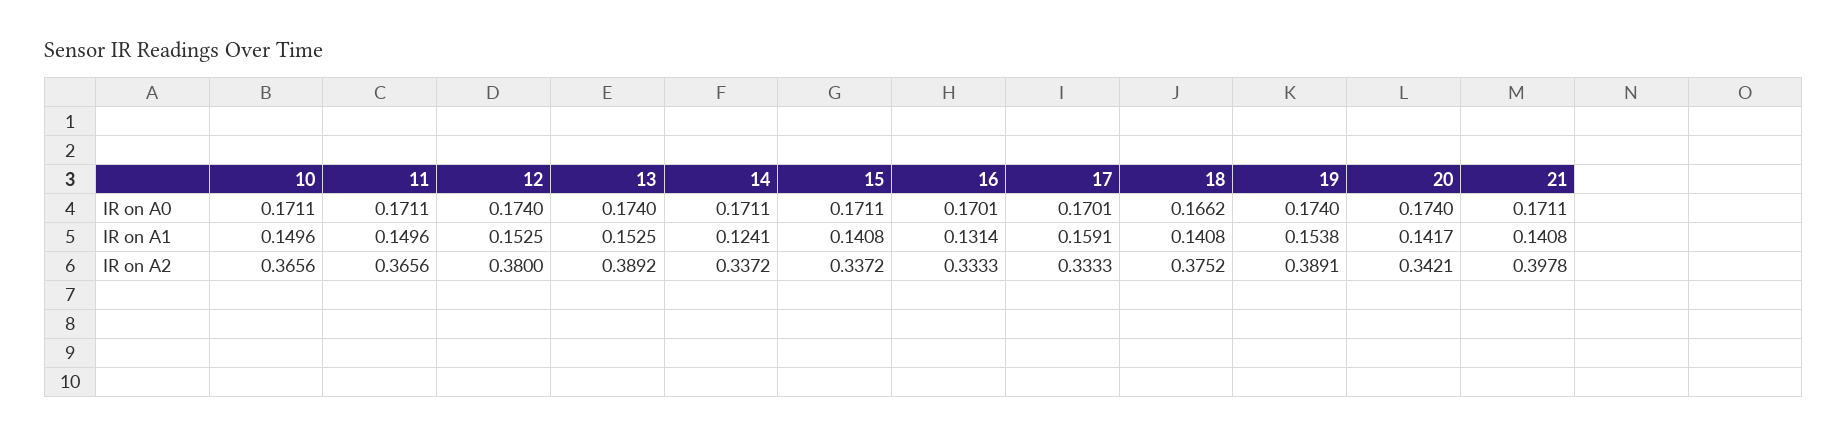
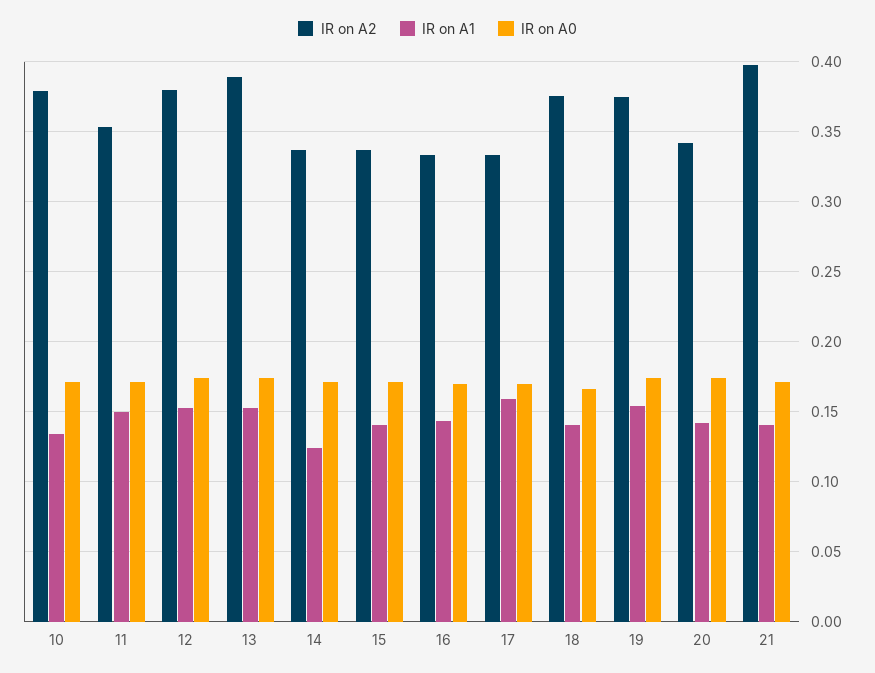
  {
    "IR on A0": {
      "10": 0.1711,
      "11": 0.1711,
      "12": 0.174,
      "13": 0.174,
      "14": 0.1711,
      "15": 0.1711,
      "16": 0.1701,
      "17": 0.1701,
      "18": 0.1662,
      "19": 0.174,
      "20": 0.174,
      "21": 0.1711
    },
    "IR on A1": {
-     "10": 0.1496,
+     "10": 0.135,
      "11": 0.1496,
      "12": 0.1525,
      "13": 0.1525,
      "14": 0.1241,
      "15": 0.1408,
-     "16": 0.1314,
+     "16": 0.145,
      "17": 0.1591,
      "18": 0.1408,
      "19": 0.1538,
      "20": 0.1417,
      "21": 0.1408
    },
    "IR on A2": {
-     "10": 0.3656,
+     "10": 0.38,
-     "11": 0.3656,
+     "11": 0.355,
      "12": 0.38,
      "13": 0.3892,
      "14": 0.3372,
      "15": 0.3372,
      "16": 0.3333,
      "17": 0.3333,
      "18": 0.3752,
-     "19": 0.3891,
+     "19": 0.375,
      "20": 0.3421,
      "21": 0.3978
    }
  }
● ● ● ●
Job item:
All of the material above goes into the copy exactly as is; the pictures do not.

Final answer:
  {
    "IR on A0": {
      "10": 0.1711,
      "11": 0.1711,
      "12": 0.174,
      "13": 0.174,
      "14": 0.1711,
      "15": 0.1711,
      "16": 0.1701,
      "17": 0.1701,
      "18": 0.1662,
      "19": 0.174,
      "20": 0.174,
      "21": 0.1711
    },
    "IR on A1": {
-     "10": 0.1496,
+     "10": 0.135,
      "11": 0.1496,
      "12": 0.1525,
      "13": 0.1525,
      "14": 0.1241,
      "15": 0.1408,
-     "16": 0.1314,
+     "16": 0.145,
      "17": 0.1591,
      "18": 0.1408,
      "19": 0.1538,
      "20": 0.1417,
      "21": 0.1408
    },
    "IR on A2": {
-     "10": 0.3656,
+     "10": 0.38,
-     "11": 0.3656,
+     "11": 0.355,
      "12": 0.38,
      "13": 0.3892,
      "14": 0.3372,
      "15": 0.3372,
      "16": 0.3333,
      "17": 0.3333,
      "18": 0.3752,
-     "19": 0.3891,
+     "19": 0.375,
      "20": 0.3421,
      "21": 0.3978
    }
  }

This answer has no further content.